CRISTINA MORENO DE CASTRO SAMIA MAZZUCCO
COLABORAÇÃO PARA A FOLHA
Os médicos de São Paulo desaprovam os planos de saúde com que trabalham, acham que eles interferem em sua autonomia e que isso prejudica o atendimento.
Em pesquisa feita pelo Datafolha, a pedido da APM (Associação Paulista de Medicina), a nota média atribuída pelos médicos às operadoras foi de 4,7, de zero a dez.
Mais do que isso, 93% deles afirmaram sentir que há interferência dos planos de saúde em sua autonomia.
Entre as interferências, os médicos dizem que não recebem por procedimentos feitos, que os planos limitam o número de exames e que a burocracia dos planos retarda a internação de pacientes.
"Isso causa grave prejuízo a quem trabalha e à população que gasta recursos para garantir à família um atendimento melhor", diz Jorge Curi, presidente da APM.
A pesquisa ouviu médicos de todas as especialidades. Segundo Curi, "as que exigem maior conversa com o paciente, como pediatria, clínica e obstetrícia, são as mais prejudicadas".
A Amil, sexta maior operadora de SP em total de clientes, é citada como a que mais interfere no trabalho do médico em cinco de sete quesitos (veja quadro).
As entidades médicas cobram da ANS (Agência Nacional de Saúde Suplementar) que regule os planos para que desburocratizem o atendimento aos pacientes. A ANS não se pronunciou.
Há hoje 17,6 milhões de usuários de planos médicos no Estado. Um terço dos 110 mil médicos do Estado é credenciado em planos de saúde, segundo a APM.
A assistente de vendas Cláudia Tavares, 35, diz que vive um "parto" desde que descobriu um nódulo na tireoide, em abril, que depois se mostrou um tumor maligno. Ela teve problemas com seu plano, o GreenLine.
Cláudia gastou três meses para ser autorizada a fazer a biópsia e mais três semanas para conseguir a cirurgia. Depois, mais um mês para fazer um exame pós-operatório.
Agora, tem 40 dias para iniciar a iodoterapia, mas o plano diz que só poderá fazê-la em março.
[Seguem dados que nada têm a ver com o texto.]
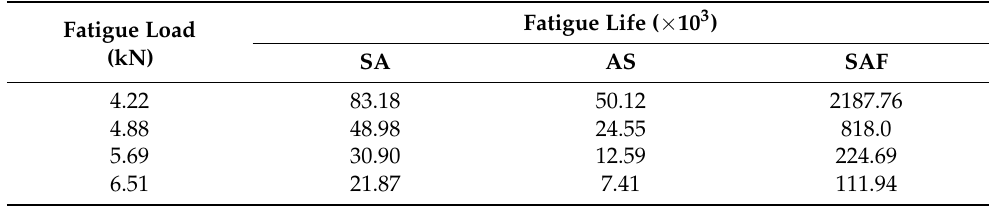
Table 4. Fatigue life comparison of single-rivet joints and two-rivet joints.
Cada sessão custa de R$ 5.900 a R$ 7.000. "Ganho abaixo de R$ 1.000 por mês, não tenho condição." Nenhum representante da GreenLine foi localizado.
Restrições são só as previstas, diz federação
A FenaSaúde (Federação Nacional de Saúde), que tem os planos Medial, Intermédica, Amil (considerados na pesquisa os três piores) e SulAmérica (também citada) como associados, afirmou em nota considerar o médico "soberano no diagnóstico e tratamento".
A entidade disse também que seus afiliados não fazem restrição ao acesso aos serviços, como internações e exames, "desde que estejam previstos nas coberturas contratuais".
A Cassi, citada como um dos quatro piores planos, disse que as glosas, item em que aparece com o maior índice de insatisfação, "ocorrem com base em não conformidades dos procedimentos definidos como padrão da empresa".
Na equação entre médico e plano, paciente é peça mais frágil
CLÁUDIA COLLUCCI
DE SÃO PAULO
Não é simples a equação que envolve planos de saúde e seus prestadores de serviços. Novas tecnologias em medicina surgem a cada ano, aumentando substancialmente os custos em saúde.
Impedidas de cobrar mais dos clientes, já que os aumentos são regulados pela ANS (Agência Nacional de Saúde Suplementar), as operadoras buscam economizar pagando menos a hospitais e médicos. Outra estratégia tem sido abrir hospitais próprios para ampliar a receita.
Do ponto de vista de remuneração, não há dúvida de que os honorários médicos estão defasados. Desde 2004 não há reajuste das operadoras. Por consulta, os médicos recebem de R$ 15 a R$ 49.
As operadoras, por sua vez, argumentam que os médicos praticam muitas consultas e procedimentos para aumentar o ganho.
Um exemplo é a área de órteses e próteses. São muitas as histórias de médicos que indicam um produto (prótese de quadril, por exemplo) e, em troca, ganham comissões da indústria. E quem paga a conta é o plano.
Por outro lado, os médicos argumentam que a responsabilidade pela eficácia de um procedimento é do profissional, que não pode submeter sua decisão ao plano.
Algumas operadoras já negociam diretamente com a indústria. E garantem que estão economizando muito na compra de materiais.
Outra proposta dos planos é o pagamento por desempenho. Bons médicos e hospitais teriam uma remuneração extra. Nos EUA, mais de 50% dos planos têm programas com contratos baseados na performance.
Por aqui, o assunto é polêmico e enfrenta resistência dos médicos. Mas a tendência é mundial. O desafio, porém, é garantir proteção à peça mais frágil desse quebra-cabeça: nós, os pacientes.